Steve Clemons weighs in about the White House whisper campaign that eventually did in White House counsel Greg Craig. Steve notes, as I have before, that it's odd that a White House which prided itself on running a political campaign with no leaks and no drama, now has so many leaks and such drama. Unless, of course, the leaks were sanctioned.
What just happened to Gregory Craig should not have happened in Obama Land. It’s something from what Dick Cheney would have called “The Dark Side”--where insinuation and character assassination were leaked to undermine a foe. Think of the manner in which Scooter Libby and Karl Rove promulgated the revelation that Bush administration thorn Joe Wilson was married to a CIA covert operative.
I spoke to Gregory Craig in the summer when the first leaks began to break. While he suspected they were driven by someone in the White House who was frustrated with the slow progress on shuttering GITMO, Craig did not know who was out to get him. He had no idea.
But the sustained nature of the leaks and—and the fact that they ultimately proved to be true—indicates something quite disappointing for anyone who had hoped that the Obama White House would operate more transparently and honestly than the Bush team had.
In fact, leaks are becoming standard fare by key players in the Obama administration. Someone, most likely on the military/intel side of the president’s national security bureaucracy, leaked Afghanistan Commanding General Stanley McChrystal’s report to Bob Woodward. Recently, other political players infuriated U.S. Ambassador to Afghanistan Karl Eikenberry by leaking his eleventh-hour contrarian view on a U.S. force surge to the press.I'm just as troubled by the notion that Craig was done in by his insistence that Obama close Gitmo. Why should holding the President to an important campaign promise "do in" a senior White House official?

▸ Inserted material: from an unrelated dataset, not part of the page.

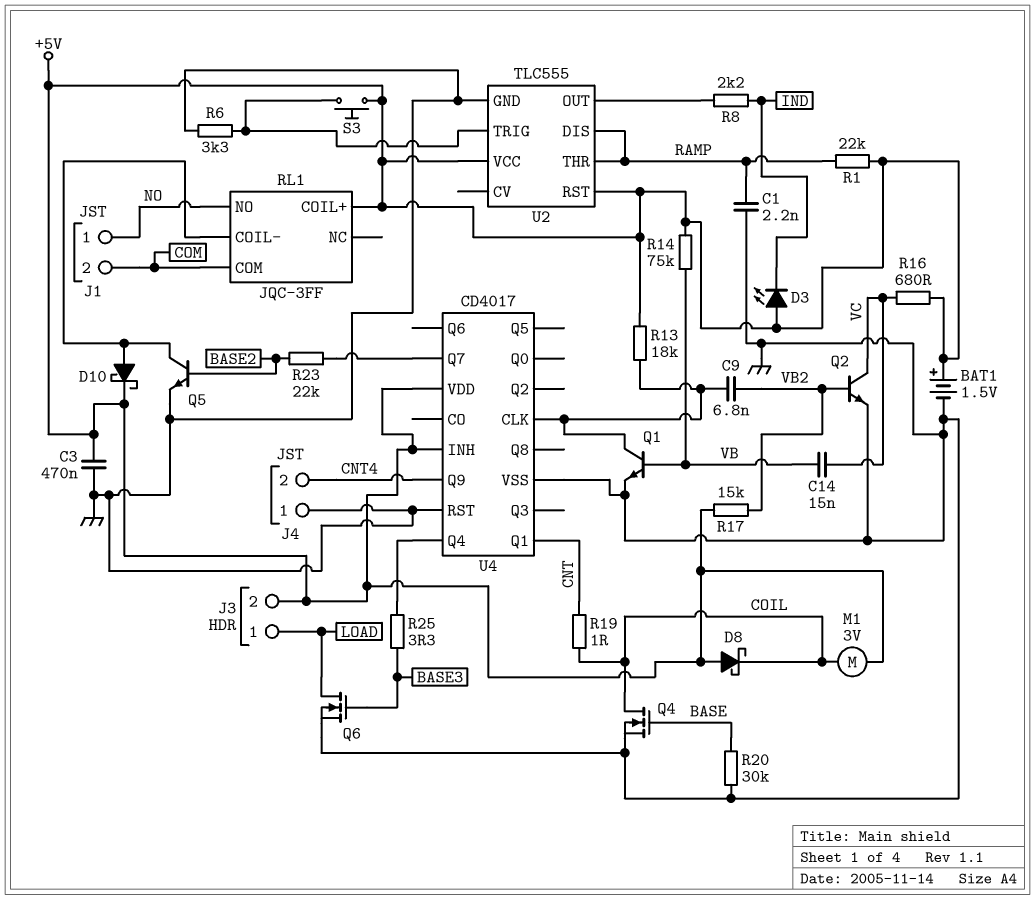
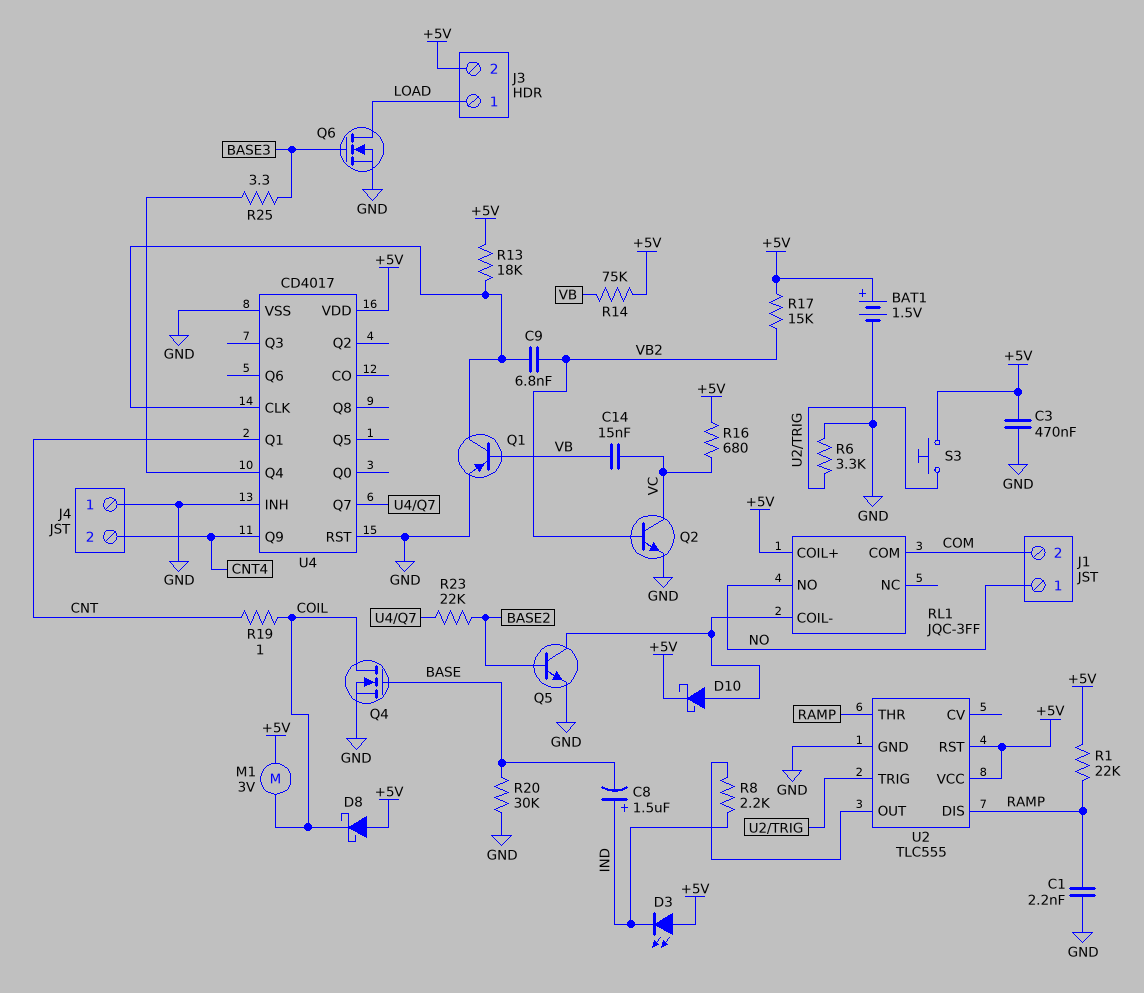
C8: none -> 1.5uF (plus IND, minus BASE)
Q1: NPN (B VB, C U4/CLK, E GND) -> PNP (B VB, C U4/CLK, E GND)
U4 pin INH: +5V -> GND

But it’s quite hard to maintain the kind of Obama-esque upbeat tone of transparency and forthrightness and punish staff for leaking when the president himself is standing by and doing nothing as his closest advisors undermine one of their own.
Let's remember a few other times the White House leak machine went into action when people were simply trying to hold the president to his own campaign promises. There was the time the senior White House official called the Netroots "the left of the left" because we wanted the President to keep his promise on the public option in health care reform. And the time that gay marchers, and other liberal allies, were labeled "the Internet left fringe," for wanting the President to keep his gay rights promises, among others. Or the time that Harry Reid's efforts to get a robust public option (Obama's promise) in the Senate was repeatedly sabotaged by anonymous White House leaks. Or lots of other times that Glenn Greenwald documents.
These leaks don't happen in a vacuum. They far too often seem to occur when the White House doesn't want to keep one of President Obama's promises.